Rail stakeholders are concerned that a possible strike by some union members due to stalled contract negotiations could result in multibillion dollar economic impacts.


The Association of American Railroads estimates that a nationwide shutdown of rail operations could cost $2 billion in lost economic output each day, according to a report released Thursday. AAR reached its conclusions by updating data from a 1992 Federal Railroad Administration econometric study. 


AAR, which represents freight and passenger railroads, also said a short-term switch to trucks or barges “would be costly and disruptive,” with an additional 467,000 long-haul trucks needed per day to handle the freight that would have otherwise gone on rail.

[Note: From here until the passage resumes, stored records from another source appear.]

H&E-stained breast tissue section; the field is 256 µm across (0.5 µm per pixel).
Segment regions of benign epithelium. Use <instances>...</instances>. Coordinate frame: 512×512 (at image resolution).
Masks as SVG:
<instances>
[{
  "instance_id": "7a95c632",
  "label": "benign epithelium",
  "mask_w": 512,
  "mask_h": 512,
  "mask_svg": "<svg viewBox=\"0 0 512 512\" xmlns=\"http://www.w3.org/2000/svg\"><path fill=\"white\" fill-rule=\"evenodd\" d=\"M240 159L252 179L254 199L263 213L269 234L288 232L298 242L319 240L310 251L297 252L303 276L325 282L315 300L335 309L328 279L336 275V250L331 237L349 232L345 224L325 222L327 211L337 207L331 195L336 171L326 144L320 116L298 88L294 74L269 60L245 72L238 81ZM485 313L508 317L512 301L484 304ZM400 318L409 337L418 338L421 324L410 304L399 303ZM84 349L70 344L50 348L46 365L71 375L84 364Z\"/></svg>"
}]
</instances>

“Railroads operate in an intensely competitive transportation marketplace. Firms rarely rely exclusively on rail transportation,” the report said. “Over the long term, most firms that use rail  transportation could modify their distribution patterns or production processes so they would not have to use railroads as much as they do today. 


“For most of those firms, though, switching on short notice to trucks or barges, or changing their production processes to reduce or eliminate the need for rail service, would, at best, be extremely costly and disruptive. In many cases, it would be completely impractical,” AAR’s report continued.


A new labor deal for union members has been in the works since January 2020, but negotiations between the unions and the railroads had failed to progress. A federal mediation board took up the negotiations but released the parties from those efforts earlier this summer.